Exercise material Block Start
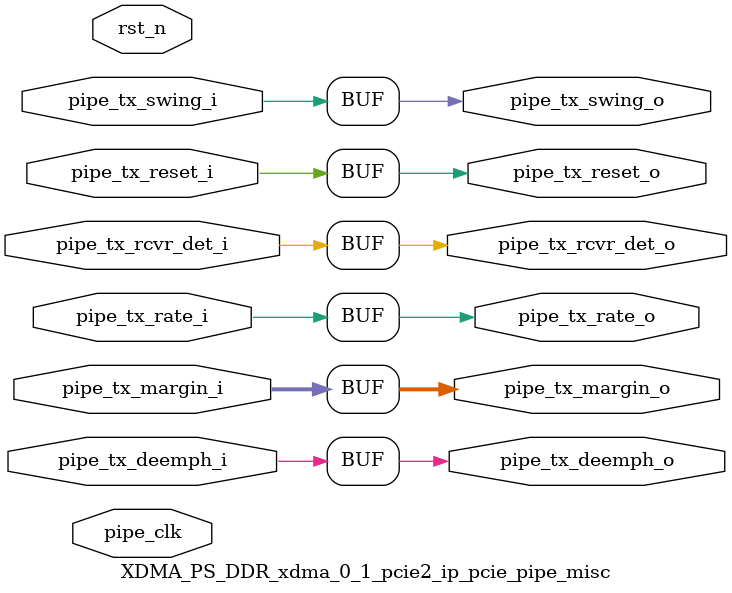
<source format=v>

`timescale 1ps/1ps

(* DowngradeIPIdentifiedWarnings = "yes" *)
module XDMA_PS_DDR_xdma_0_1_pcie2_ip_pcie_pipe_misc #
(
    parameter        PIPE_PIPELINE_STAGES = 0,    // 0 - 0 stages, 1 - 1 stage, 2 - 2 stages
    parameter TCQ  = 1 // synthesis warning solved: parameter declaration becomes local
)
(

    input   wire        pipe_tx_rcvr_det_i       ,     // PIPE Tx Receiver Detect
    input   wire        pipe_tx_reset_i          ,     // PIPE Tx Reset
    input   wire        pipe_tx_rate_i           ,     // PIPE Tx Rate
    input   wire        pipe_tx_deemph_i         ,     // PIPE Tx Deemphasis
    input   wire [2:0]  pipe_tx_margin_i         ,     // PIPE Tx Margin
    input   wire        pipe_tx_swing_i          ,     // PIPE Tx Swing

    output  wire        pipe_tx_rcvr_det_o       ,     // Pipelined PIPE Tx Receiver Detect
    output  wire        pipe_tx_reset_o          ,     // Pipelined PIPE Tx Reset
    output  wire        pipe_tx_rate_o           ,     // Pipelined PIPE Tx Rate
    output  wire        pipe_tx_deemph_o         ,     // Pipelined PIPE Tx Deemphasis
    output  wire [2:0]  pipe_tx_margin_o         ,     // Pipelined PIPE Tx Margin
    output  wire        pipe_tx_swing_o          ,     // Pipelined PIPE Tx Swing

    input   wire        pipe_clk                ,      // PIPE Clock
    input   wire        rst_n                          // Reset
);

//******************************************************************//
// Reality check.                                                   //
//******************************************************************//

//    parameter TCQ  = 1;      // clock to out delay model

    generate

    if (PIPE_PIPELINE_STAGES == 0) begin : pipe_stages_0

        assign pipe_tx_rcvr_det_o = pipe_tx_rcvr_det_i;
        assign pipe_tx_reset_o  = pipe_tx_reset_i;
        assign pipe_tx_rate_o = pipe_tx_rate_i;
        assign pipe_tx_deemph_o = pipe_tx_deemph_i;
        assign pipe_tx_margin_o = pipe_tx_margin_i;
        assign pipe_tx_swing_o = pipe_tx_swing_i;

    end // if (PIPE_PIPELINE_STAGES == 0)
    else if (PIPE_PIPELINE_STAGES == 1) begin : pipe_stages_1

    reg                pipe_tx_rcvr_det_q       ;
    reg                pipe_tx_reset_q          ;
    reg                pipe_tx_rate_q           ;
    reg                pipe_tx_deemph_q         ;
    reg [2:0]          pipe_tx_margin_q         ;
    reg                pipe_tx_swing_q          ;

        always @(posedge pipe_clk) begin

        if (rst_n)
        begin

            pipe_tx_rcvr_det_q <= #TCQ 0;
            pipe_tx_reset_q  <= #TCQ 1'b1;
            pipe_tx_rate_q <= #TCQ 0;
            pipe_tx_deemph_q <= #TCQ 1'b1;
            pipe_tx_margin_q <= #TCQ 0;
            pipe_tx_swing_q <= #TCQ 0;

        end
        else
        begin

            pipe_tx_rcvr_det_q <= #TCQ pipe_tx_rcvr_det_i;
            pipe_tx_reset_q  <= #TCQ pipe_tx_reset_i;
            pipe_tx_rate_q <= #TCQ pipe_tx_rate_i;
            pipe_tx_deemph_q <= #TCQ pipe_tx_deemph_i;
            pipe_tx_margin_q <= #TCQ pipe_tx_margin_i;
            pipe_tx_swing_q <= #TCQ pipe_tx_swing_i;

          end

        end

        assign pipe_tx_rcvr_det_o = pipe_tx_rcvr_det_q;
        assign pipe_tx_reset_o  = pipe_tx_reset_q;
        assign pipe_tx_rate_o = pipe_tx_rate_q;
        assign pipe_tx_deemph_o = pipe_tx_deemph_q;
        assign pipe_tx_margin_o = pipe_tx_margin_q;
        assign pipe_tx_swing_o = pipe_tx_swing_q;

    end // if (PIPE_PIPELINE_STAGES == 1)
    else if (PIPE_PIPELINE_STAGES == 2) begin : pipe_stages_2

    reg                pipe_tx_rcvr_det_q       ;
    reg                pipe_tx_reset_q          ;
    reg                pipe_tx_rate_q           ;
    reg                pipe_tx_deemph_q         ;
    reg [2:0]          pipe_tx_margin_q         ;
    reg                pipe_tx_swing_q          ;

    reg                pipe_tx_rcvr_det_qq      ;
    reg                pipe_tx_reset_qq         ;
    reg                pipe_tx_rate_qq          ;
    reg                pipe_tx_deemph_qq        ;
    reg [2:0]          pipe_tx_margin_qq        ;
    reg                pipe_tx_swing_qq         ;

        always @(posedge pipe_clk) begin

        if (rst_n)
        begin

            pipe_tx_rcvr_det_q <= #TCQ 0;
            pipe_tx_reset_q  <= #TCQ 1'b1;
            pipe_tx_rate_q <= #TCQ 0;
            pipe_tx_deemph_q <= #TCQ 1'b1;
            pipe_tx_margin_q <= #TCQ 0;
            pipe_tx_swing_q <= #TCQ 0;

            pipe_tx_rcvr_det_qq <= #TCQ 0;
            pipe_tx_reset_qq  <= #TCQ 1'b1;
            pipe_tx_rate_qq <= #TCQ 0;
            pipe_tx_deemph_qq <= #TCQ 1'b1;
            pipe_tx_margin_qq <= #TCQ 0;
            pipe_tx_swing_qq <= #TCQ 0;

        end
        else
        begin

            pipe_tx_rcvr_det_q <= #TCQ pipe_tx_rcvr_det_i;
            pipe_tx_reset_q  <= #TCQ pipe_tx_reset_i;
            pipe_tx_rate_q <= #TCQ pipe_tx_rate_i;
            pipe_tx_deemph_q <= #TCQ pipe_tx_deemph_i;
            pipe_tx_margin_q <= #TCQ pipe_tx_margin_i;
            pipe_tx_swing_q <= #TCQ pipe_tx_swing_i;

            pipe_tx_rcvr_det_qq <= #TCQ pipe_tx_rcvr_det_q;
            pipe_tx_reset_qq  <= #TCQ pipe_tx_reset_q;
            pipe_tx_rate_qq <= #TCQ pipe_tx_rate_q;
            pipe_tx_deemph_qq <= #TCQ pipe_tx_deemph_q;
            pipe_tx_margin_qq <= #TCQ pipe_tx_margin_q;
            pipe_tx_swing_qq <= #TCQ pipe_tx_swing_q;

          end

        end

        assign pipe_tx_rcvr_det_o = pipe_tx_rcvr_det_qq;
        assign pipe_tx_reset_o  = pipe_tx_reset_qq;
        assign pipe_tx_rate_o = pipe_tx_rate_qq;
        assign pipe_tx_deemph_o = pipe_tx_deemph_qq;
        assign pipe_tx_margin_o = pipe_tx_margin_qq;
        assign pipe_tx_swing_o = pipe_tx_swing_qq;

    end // if (PIPE_PIPELINE_STAGES == 2)

    endgenerate

endmodule


</source>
Exercise material Block End
**Problem description:**
Give back the material exactly as written, images excluded.

**Exercise output:**
<source format=v>

`timescale 1ps/1ps

(* DowngradeIPIdentifiedWarnings = "yes" *)
module XDMA_PS_DDR_xdma_0_1_pcie2_ip_pcie_pipe_misc #
(
    parameter        PIPE_PIPELINE_STAGES = 0,    // 0 - 0 stages, 1 - 1 stage, 2 - 2 stages
    parameter TCQ  = 1 // synthesis warning solved: parameter declaration becomes local
)
(

    input   wire        pipe_tx_rcvr_det_i       ,     // PIPE Tx Receiver Detect
    input   wire        pipe_tx_reset_i          ,     // PIPE Tx Reset
    input   wire        pipe_tx_rate_i           ,     // PIPE Tx Rate
    input   wire        pipe_tx_deemph_i         ,     // PIPE Tx Deemphasis
    input   wire [2:0]  pipe_tx_margin_i         ,     // PIPE Tx Margin
    input   wire        pipe_tx_swing_i          ,     // PIPE Tx Swing

    output  wire        pipe_tx_rcvr_det_o       ,     // Pipelined PIPE Tx Receiver Detect
    output  wire        pipe_tx_reset_o          ,     // Pipelined PIPE Tx Reset
    output  wire        pipe_tx_rate_o           ,     // Pipelined PIPE Tx Rate
    output  wire        pipe_tx_deemph_o         ,     // Pipelined PIPE Tx Deemphasis
    output  wire [2:0]  pipe_tx_margin_o         ,     // Pipelined PIPE Tx Margin
    output  wire        pipe_tx_swing_o          ,     // Pipelined PIPE Tx Swing

    input   wire        pipe_clk                ,      // PIPE Clock
    input   wire        rst_n                          // Reset
);

//******************************************************************//
// Reality check.                                                   //
//******************************************************************//

//    parameter TCQ  = 1;      // clock to out delay model

    generate

    if (PIPE_PIPELINE_STAGES == 0) begin : pipe_stages_0

        assign pipe_tx_rcvr_det_o = pipe_tx_rcvr_det_i;
        assign pipe_tx_reset_o  = pipe_tx_reset_i;
        assign pipe_tx_rate_o = pipe_tx_rate_i;
        assign pipe_tx_deemph_o = pipe_tx_deemph_i;
        assign pipe_tx_margin_o = pipe_tx_margin_i;
        assign pipe_tx_swing_o = pipe_tx_swing_i;

    end // if (PIPE_PIPELINE_STAGES == 0)
    else if (PIPE_PIPELINE_STAGES == 1) begin : pipe_stages_1

    reg                pipe_tx_rcvr_det_q       ;
    reg                pipe_tx_reset_q          ;
    reg                pipe_tx_rate_q           ;
    reg                pipe_tx_deemph_q         ;
    reg [2:0]          pipe_tx_margin_q         ;
    reg                pipe_tx_swing_q          ;

        always @(posedge pipe_clk) begin

        if (rst_n)
        begin

            pipe_tx_rcvr_det_q <= #TCQ 0;
            pipe_tx_reset_q  <= #TCQ 1'b1;
            pipe_tx_rate_q <= #TCQ 0;
            pipe_tx_deemph_q <= #TCQ 1'b1;
            pipe_tx_margin_q <= #TCQ 0;
            pipe_tx_swing_q <= #TCQ 0;

        end
        else
        begin

            pipe_tx_rcvr_det_q <= #TCQ pipe_tx_rcvr_det_i;
            pipe_tx_reset_q  <= #TCQ pipe_tx_reset_i;
            pipe_tx_rate_q <= #TCQ pipe_tx_rate_i;
            pipe_tx_deemph_q <= #TCQ pipe_tx_deemph_i;
            pipe_tx_margin_q <= #TCQ pipe_tx_margin_i;
            pipe_tx_swing_q <= #TCQ pipe_tx_swing_i;

          end

        end

        assign pipe_tx_rcvr_det_o = pipe_tx_rcvr_det_q;
        assign pipe_tx_reset_o  = pipe_tx_reset_q;
        assign pipe_tx_rate_o = pipe_tx_rate_q;
        assign pipe_tx_deemph_o = pipe_tx_deemph_q;
        assign pipe_tx_margin_o = pipe_tx_margin_q;
        assign pipe_tx_swing_o = pipe_tx_swing_q;

    end // if (PIPE_PIPELINE_STAGES == 1)
    else if (PIPE_PIPELINE_STAGES == 2) begin : pipe_stages_2

    reg                pipe_tx_rcvr_det_q       ;
    reg                pipe_tx_reset_q          ;
    reg                pipe_tx_rate_q           ;
    reg                pipe_tx_deemph_q         ;
    reg [2:0]          pipe_tx_margin_q         ;
    reg                pipe_tx_swing_q          ;

    reg                pipe_tx_rcvr_det_qq      ;
    reg                pipe_tx_reset_qq         ;
    reg                pipe_tx_rate_qq          ;
    reg                pipe_tx_deemph_qq        ;
    reg [2:0]          pipe_tx_margin_qq        ;
    reg                pipe_tx_swing_qq         ;

        always @(posedge pipe_clk) begin

        if (rst_n)
        begin

            pipe_tx_rcvr_det_q <= #TCQ 0;
            pipe_tx_reset_q  <= #TCQ 1'b1;
            pipe_tx_rate_q <= #TCQ 0;
            pipe_tx_deemph_q <= #TCQ 1'b1;
            pipe_tx_margin_q <= #TCQ 0;
            pipe_tx_swing_q <= #TCQ 0;

            pipe_tx_rcvr_det_qq <= #TCQ 0;
            pipe_tx_reset_qq  <= #TCQ 1'b1;
            pipe_tx_rate_qq <= #TCQ 0;
            pipe_tx_deemph_qq <= #TCQ 1'b1;
            pipe_tx_margin_qq <= #TCQ 0;
            pipe_tx_swing_qq <= #TCQ 0;

        end
        else
        begin

            pipe_tx_rcvr_det_q <= #TCQ pipe_tx_rcvr_det_i;
            pipe_tx_reset_q  <= #TCQ pipe_tx_reset_i;
            pipe_tx_rate_q <= #TCQ pipe_tx_rate_i;
            pipe_tx_deemph_q <= #TCQ pipe_tx_deemph_i;
            pipe_tx_margin_q <= #TCQ pipe_tx_margin_i;
            pipe_tx_swing_q <= #TCQ pipe_tx_swing_i;

            pipe_tx_rcvr_det_qq <= #TCQ pipe_tx_rcvr_det_q;
            pipe_tx_reset_qq  <= #TCQ pipe_tx_reset_q;
            pipe_tx_rate_qq <= #TCQ pipe_tx_rate_q;
            pipe_tx_deemph_qq <= #TCQ pipe_tx_deemph_q;
            pipe_tx_margin_qq <= #TCQ pipe_tx_margin_q;
            pipe_tx_swing_qq <= #TCQ pipe_tx_swing_q;

          end

        end

        assign pipe_tx_rcvr_det_o = pipe_tx_rcvr_det_qq;
        assign pipe_tx_reset_o  = pipe_tx_reset_qq;
        assign pipe_tx_rate_o = pipe_tx_rate_qq;
        assign pipe_tx_deemph_o = pipe_tx_deemph_qq;
        assign pipe_tx_margin_o = pipe_tx_margin_qq;
        assign pipe_tx_swing_o = pipe_tx_swing_qq;

    end // if (PIPE_PIPELINE_STAGES == 2)

    endgenerate

endmodule


</source>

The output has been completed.